Through the close collaboration of these modules, our technical architecture not only improves the efficiency and accuracy of data processing, but also enhances the scalability and maintainability of the system.
FIGURE 11
Fifth, effectiveness
The data middle platform covers the entire life cycle from data generation to consumption. Systematic data governance initiatives improve the performance of data systems in terms of governance, cost control, security, and operational efficiency.
From the perspective of a data producer: We sorted out and optimized the scattered business processes, and integrated them into the middle office in batches according to priorities. In the process, we not only refactored the business process, but also identified and solved a number of previously undiscovered issues by rewriting and optimizing them. The efficiency of data distribution has achieved a qualitative leap, with the average distribution time reduced to 23 seconds, and for small-scale data, we have achieved end-to-end fast transmission within 5 seconds, which greatly improves the real-time and freshness of data. The overall server cost has been reduced by more than 95%; The maintenance cost of the system is reduced by 66%.
From the perspective of data consumers, the access efficiency of new data sources has been improved by 90%, and no special transformation is required in the cloud migration process, which accelerates the R&D progress and improves the development efficiency. It solves the problem of data synchronization in different operating environments and reduces the dependence on the production environment.

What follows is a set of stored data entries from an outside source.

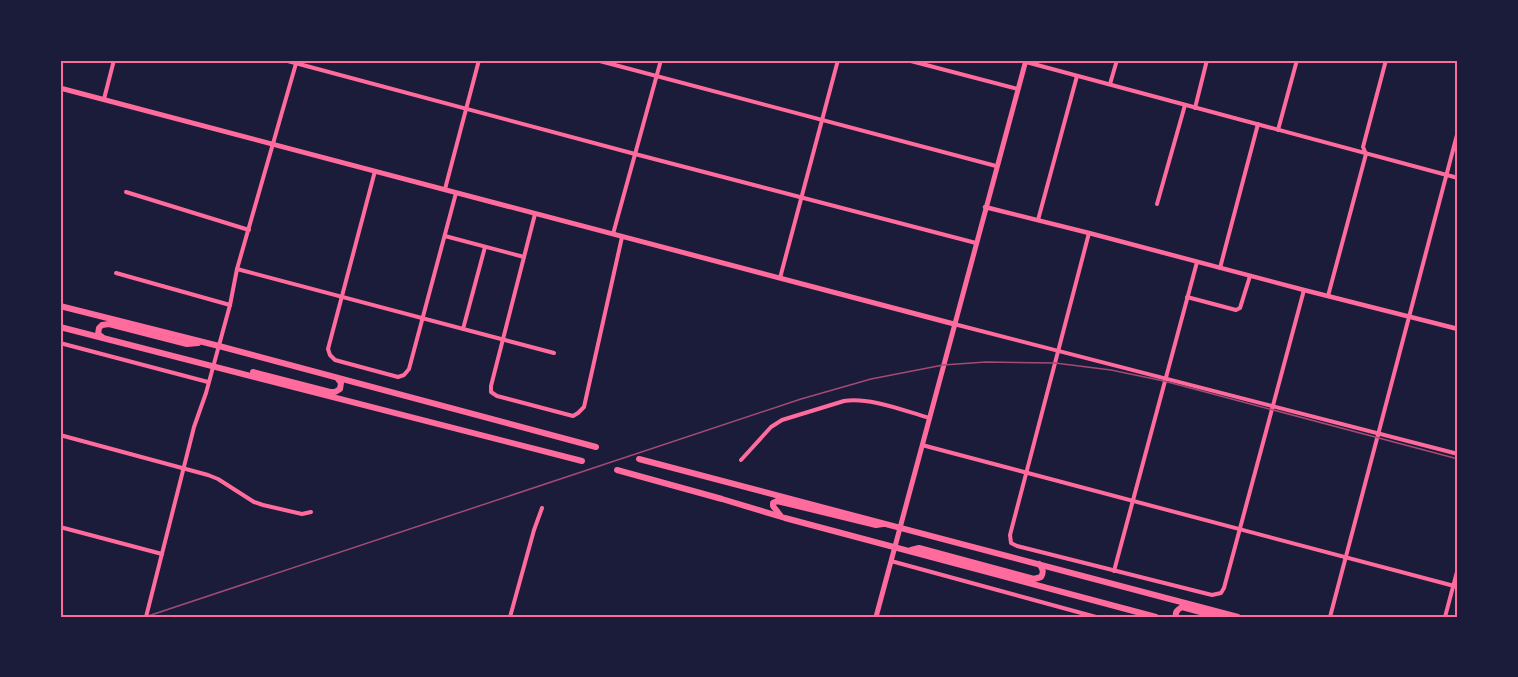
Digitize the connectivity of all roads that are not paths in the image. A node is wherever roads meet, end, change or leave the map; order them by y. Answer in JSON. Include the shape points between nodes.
{"nodes":[{"id":1,"x":114,"y":60,"type":"edge"},
{"id":2,"x":284,"y":60,"type":"edge"},
{"id":3,"x":479,"y":60,"type":"edge"},
{"id":4,"x":596,"y":60,"type":"edge"},
{"id":5,"x":661,"y":60,"type":"edge"},
{"id":6,"x":838,"y":60,"type":"edge"},
{"id":7,"x":907,"y":60,"type":"edge"},
{"id":8,"x":1117,"y":60,"type":"edge"},
{"id":9,"x":1207,"y":60,"type":"edge"},
{"id":10,"x":1297,"y":60,"type":"edge"},
{"id":11,"x":1386,"y":60,"type":"edge"},
{"id":12,"x":1026,"y":61,"type":"edge"},
{"id":13,"x":297,"y":62,"type":"edge"},
{"id":14,"x":657,"y":76,"type":"junction"},
{"id":15,"x":1077,"y":76,"type":"junction"},
{"id":16,"x":1110,"y":84,"type":"junction"},
{"id":17,"x":60,"y":88,"type":"edge"},
{"id":18,"x":1018,"y":89,"type":"junction"},
{"id":19,"x":104,"y":99,"type":"junction"},
{"id":20,"x":1184,"y":107,"type":"junction"},
{"id":21,"x":466,"y":108,"type":"junction"},
{"id":22,"x":1195,"y":108,"type":"junction"},
{"id":23,"x":822,"y":120,"type":"junction"},
{"id":24,"x":1258,"y":124,"type":"junction"},
{"id":25,"x":1278,"y":130,"type":"junction"},
{"id":26,"x":1458,"y":131,"type":"edge"},
{"id":27,"x":274,"y":144,"type":"junction"},
{"id":28,"x":635,"y":154,"type":"junction"},
{"id":29,"x":1366,"y":154,"type":"junction"},
{"id":30,"x":996,"y":166,"type":"junction"},
{"id":31,"x":375,"y":171,"type":"junction"},
{"id":32,"x":1446,"y":175,"type":"junction"},
{"id":33,"x":1458,"y":178,"type":"edge"},
{"id":34,"x":445,"y":189,"type":"junction"},
{"id":35,"x":126,"y":192,"type":"dead end"},
{"id":36,"x":456,"y":193,"type":"junction"},
{"id":37,"x":801,"y":197,"type":"junction"},
{"id":38,"x":1157,"y":204,"type":"dead end"},
{"id":39,"x":985,"y":207,"type":"junction"},
{"id":40,"x":536,"y":214,"type":"junction"},
{"id":41,"x":1038,"y":220,"type":"junction"},
{"id":42,"x":249,"y":230,"type":"junction"},
{"id":43,"x":1089,"y":233,"type":"junction"},
{"id":44,"x":613,"y":235,"type":"junction"},
{"id":45,"x":445,"y":236,"type":"junction"},
{"id":46,"x":622,"y":237,"type":"junction"},
{"id":47,"x":976,"y":243,"type":"junction"},
{"id":48,"x":486,"y":247,"type":"junction"},
{"id":49,"x":524,"y":257,"type":"junction"},
{"id":50,"x":1197,"y":262,"type":"junction"},
{"id":51,"x":1220,"y":268,"type":"junction"},
{"id":52,"x":237,"y":269,"type":"junction"},
{"id":53,"x":116,"y":273,"type":"dead end"},
{"id":54,"x":1250,"y":276,"type":"junction"},
{"id":55,"x":780,"y":278,"type":"junction"},
{"id":56,"x":1303,"y":292,"type":"junction"},
{"id":57,"x":341,"y":296,"type":"junction"},
{"id":58,"x":1328,"y":296,"type":"junction"},
{"id":59,"x":1187,"y":297,"type":"junction"},
{"id":60,"x":230,"y":305,"type":"junction"},
{"id":61,"x":60,"y":306,"type":"edge"},
{"id":62,"x":1410,"y":316,"type":"junction"},
{"id":63,"x":423,"y":318,"type":"junction"},
{"id":64,"x":954,"y":324,"type":"junction"},
{"id":65,"x":60,"y":327,"type":"edge"},
{"id":66,"x":463,"y":329,"type":"junction"},
{"id":67,"x":1458,"y":329,"type":"edge"},
{"id":68,"x":104,"y":338,"type":"junction"},
{"id":69,"x":503,"y":339,"type":"junction"},
{"id":70,"x":60,"y":343,"type":"edge"},
{"id":71,"x":204,"y":343,"type":"junction"},
{"id":72,"x":219,"y":346,"type":"junction"},
{"id":73,"x":1058,"y":351,"type":"junction"},
{"id":74,"x":554,"y":353,"type":"dead end"},
{"id":75,"x":213,"y":366,"type":"junction"},
{"id":76,"x":225,"y":369,"type":"junction"},
{"id":77,"x":338,"y":379,"type":"junction"},
{"id":78,"x":1165,"y":379,"type":"junction"},
{"id":79,"x":208,"y":382,"type":"junction"},
{"id":80,"x":1272,"y":406,"type":"junction"},
{"id":81,"x":930,"y":418,"type":"junction"},
{"id":82,"x":1379,"y":433,"type":"junction"},
{"id":83,"x":60,"y":435,"type":"edge"},
{"id":84,"x":922,"y":445,"type":"junction"},
{"id":85,"x":596,"y":447,"type":"dead end"},
{"id":86,"x":1458,"y":454,"type":"edge"},
{"id":87,"x":639,"y":459,"type":"dead end"},
{"id":88,"x":582,"y":460,"type":"dead end"},
{"id":89,"x":741,"y":460,"type":"dead end"},
{"id":90,"x":184,"y":469,"type":"junction"},
{"id":91,"x":617,"y":470,"type":"dead end"},
{"id":92,"x":1026,"y":473,"type":"junction"},
{"id":93,"x":1132,"y":501,"type":"junction"},
{"id":94,"x":542,"y":508,"type":"dead end"},
{"id":95,"x":312,"y":512,"type":"dead end"},
{"id":96,"x":785,"y":518,"type":"junction"},
{"id":97,"x":886,"y":523,"type":"junction"},
{"id":98,"x":60,"y":526,"type":"edge"},
{"id":99,"x":901,"y":527,"type":"junction"},
{"id":100,"x":1239,"y":529,"type":"junction"},
{"id":101,"x":894,"y":546,"type":"junction"},
{"id":102,"x":909,"y":550,"type":"junction"},
{"id":103,"x":162,"y":554,"type":"junction"},
{"id":104,"x":1346,"y":557,"type":"junction"},
{"id":105,"x":891,"y":561,"type":"junction"},
{"id":106,"x":1039,"y":564,"type":"junction"},
{"id":107,"x":1458,"y":568,"type":"edge"},
{"id":108,"x":1114,"y":571,"type":"junction"},
{"id":109,"x":1456,"y":586,"type":"edge"},
{"id":110,"x":146,"y":617,"type":"edge"},
{"id":111,"x":510,"y":617,"type":"edge"},
{"id":112,"x":876,"y":617,"type":"edge"},
{"id":113,"x":1096,"y":617,"type":"edge"},
{"id":114,"x":1156,"y":617,"type":"edge"},
{"id":115,"x":1176,"y":617,"type":"edge"},
{"id":116,"x":1219,"y":617,"type":"edge"},
{"id":117,"x":1238,"y":617,"type":"edge"},
{"id":118,"x":1330,"y":617,"type":"edge"},
{"id":119,"x":1445,"y":617,"type":"edge"}],
"edges":[{"from":1,"to":19,"type":"street"},
{"from":2,"to":13,"type":"street"},
{"from":3,"to":21,"type":"street"},
{"from":4,"to":14,"type":"street"},
{"from":5,"to":14,"type":"street"},
{"from":6,"to":23,"type":"street"},
{"from":7,"to":18,"type":"street"},
{"from":8,"to":16,"type":"street"},
{"from":9,"to":22,"type":"street"},
{"from":10,"to":25,"type":"street"},
{"from":11,"to":29,"type":"street","via":[[1363,147]]},
{"from":12,"to":15,"type":"street"},
{"from":12,"to":18,"type":"main road"},
{"from":13,"to":21,"type":"street"},
{"from":13,"to":27,"type":"street"},
{"from":14,"to":23,"type":"street"},
{"from":14,"to":28,"type":"street"},
{"from":15,"to":16,"type":"street"},
{"from":15,"to":41,"type":"street"},
{"from":16,"to":20,"type":"street"},
{"from":17,"to":19,"type":"main road"},
{"from":18,"to":30,"type":"main road"},
{"from":19,"to":27,"type":"main road"},
{"from":20,"to":22,"type":"street"},
{"from":20,"to":38,"type":"street"},
{"from":21,"to":28,"type":"street"},
{"from":21,"to":34,"type":"street"},
{"from":22,"to":24,"type":"street"},
{"from":23,"to":30,"type":"street"},
{"from":23,"to":37,"type":"street"},
{"from":24,"to":25,"type":"street"},
{"from":24,"to":51,"type":"street"},
{"from":25,"to":29,"type":"street"},
{"from":26,"to":32,"type":"street"},
{"from":27,"to":31,"type":"main road"},
{"from":27,"to":42,"type":"street"},
{"from":28,"to":37,"type":"street"},
{"from":28,"to":44,"type":"street"},
{"from":29,"to":32,"type":"street"},
{"from":29,"to":58,"type":"street"},
{"from":30,"to":39,"type":"main road"},
{"from":31,"to":34,"type":"main road"},
{"from":31,"to":57,"type":"street"},
{"from":32,"to":33,"type":"street"},
{"from":32,"to":62,"type":"street"},
{"from":34,"to":36,"type":"main road"},
{"from":35,"to":42,"type":"street"},
{"from":36,"to":40,"type":"main road"},
{"from":36,"to":45,"type":"street"},
{"from":37,"to":47,"type":"street"},
{"from":37,"to":55,"type":"street"},
{"from":39,"to":41,"type":"street"},
{"from":39,"to":47,"type":"main road"},
{"from":40,"to":44,"type":"main road"},
{"from":40,"to":49,"type":"street"},
{"from":41,"to":43,"type":"street"},
{"from":42,"to":52,"type":"street"},
{"from":43,"to":50,"type":"street"},
{"from":43,"to":73,"type":"street"},
{"from":44,"to":46,"type":"main road"},
{"from":45,"to":48,"type":"street"},
{"from":45,"to":63,"type":"street"},
{"from":46,"to":55,"type":"main road"},
{"from":46,"to":69,"type":"street","via":[[584,407],[578,413],[573,416],[491,392]]},
{"from":47,"to":64,"type":"main road"},
{"from":48,"to":49,"type":"street"},
{"from":48,"to":66,"type":"street"},
{"from":49,"to":69,"type":"street"},
{"from":50,"to":51,"type":"street"},
{"from":50,"to":59,"type":"street"},
{"from":51,"to":54,"type":"street"},
{"from":52,"to":57,"type":"street"},
{"from":52,"to":60,"type":"street"},
{"from":53,"to":60,"type":"street"},
{"from":54,"to":56,"type":"street"},
{"from":54,"to":59,"type":"street","via":[[1236,310]]},
{"from":55,"to":64,"type":"main road"},
{"from":56,"to":58,"type":"street"},
{"from":56,"to":80,"type":"street"},
{"from":57,"to":63,"type":"street"},
{"from":57,"to":63,"type":"street","via":[[330,355],[335,360],[398,377],[409,369]]},
{"from":58,"to":62,"type":"street"},
{"from":59,"to":78,"type":"street"},
{"from":60,"to":72,"type":"street"},
{"from":61,"to":71,"type":"highway"},
{"from":62,"to":67,"type":"street"},
{"from":62,"to":82,"type":"street"},
{"from":63,"to":66,"type":"street"},
{"from":64,"to":73,"type":"street"},
{"from":64,"to":81,"type":"main road"},
{"from":65,"to":68,"type":"highway"},
{"from":66,"to":69,"type":"street"},
{"from":68,"to":71,"type":"highway","via":[[98,330],[109,324],[187,344]]},
{"from":68,"to":75,"type":"highway"},
{"from":69,"to":74,"type":"street"},
{"from":70,"to":79,"type":"street"},
{"from":71,"to":72,"type":"highway"},
{"from":72,"to":75,"type":"street"},
{"from":72,"to":77,"type":"highway"},
{"from":73,"to":78,"type":"street"},
{"from":73,"to":92,"type":"street"},
{"from":75,"to":76,"type":"highway"},
{"from":75,"to":79,"type":"street"},
{"from":76,"to":77,"type":"highway","via":[[330,392],[340,389]]},
{"from":76,"to":88,"type":"highway"},
{"from":77,"to":85,"type":"highway"},
{"from":78,"to":80,"type":"street"},
{"from":78,"to":93,"type":"street"},
{"from":79,"to":90,"type":"street"},
{"from":80,"to":82,"type":"street"},
{"from":80,"to":100,"type":"street"},
{"from":81,"to":84,"type":"main road"},
{"from":81,"to":89,"type":"street","via":[[870,402],[844,401],[782,420]]},
{"from":82,"to":86,"type":"street"},
{"from":82,"to":104,"type":"street"},
{"from":83,"to":90,"type":"street"},
{"from":84,"to":92,"type":"street"},
{"from":84,"to":99,"type":"main road"},
{"from":87,"to":97,"type":"highway"},
{"from":90,"to":95,"type":"street","via":[[218,479],[263,505],[302,514]]},
{"from":90,"to":103,"type":"street"},
{"from":91,"to":96,"type":"highway"},
{"from":92,"to":93,"type":"street"},
{"from":92,"to":108,"type":"street","via":[[1011,543]]},
{"from":93,"to":100,"type":"street"},
{"from":93,"to":108,"type":"street"},
{"from":94,"to":111,"type":"street"},
{"from":96,"to":97,"type":"highway","via":[[774,508],[776,501],[876,525]]},
{"from":96,"to":101,"type":"highway"},
{"from":97,"to":99,"type":"highway"},
{"from":98,"to":103,"type":"street"},
{"from":99,"to":101,"type":"main road"},
{"from":99,"to":106,"type":"highway"},
{"from":100,"to":104,"type":"street"},
{"from":100,"to":108,"type":"street","via":[[1224,588],[1218,594],[1212,596]]},
{"from":101,"to":102,"type":"highway"},
{"from":101,"to":105,"type":"main road"},
{"from":102,"to":106,"type":"highway","via":[[919,548],[1034,579],[1043,573]]},
{"from":102,"to":114,"type":"highway"},
{"from":103,"to":110,"type":"street"},
{"from":104,"to":109,"type":"street"},
{"from":104,"to":118,"type":"street"},
{"from":105,"to":112,"type":"main road"},
{"from":105,"to":113,"type":"street"},
{"from":106,"to":117,"type":"highway"},
{"from":107,"to":109,"type":"street"},
{"from":109,"to":119,"type":"street"},
{"from":115,"to":116,"type":"highway","via":[[1175,613],[1182,608]]}]}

The scheduling strategy is optimized, and more than 98% of invalid scheduling tasks are reduced, and the frequency of GC is reduced.
6. Future plans
In the future, we plan to carry out in-depth iteration and optimization of the data middle platform from the following key aspects:
1) Automation: further improve the automation of the data processing process, reduce manual intervention, improve the overall efficiency, especially the use of large language models and other technologies for data verification and enhance data accuracy.
2) Stability: Strengthen the stability of the system to ensure the reliability of the data middle platform in high concurrency and large data processing scenarios.
3) Robustness: Build a more robust system architecture to improve the system's fault tolerance and self-recovery ability to abnormal situations.
4) Timeliness: Optimize the data update and distribution mechanism to ensure the real-time and timeliness of data.
5) Visualization: Through visualization technology, the data flow and processing process can be visually displayed, and the readability and ease of use of data can be improved.
- More user-friendly Portal interface: Design and implement a more user-friendly Portal interface to improve user experience and simplify user operations.
- Visualization of the processing process: Visualize the data processing process, so that users can clearly track each link of data processing.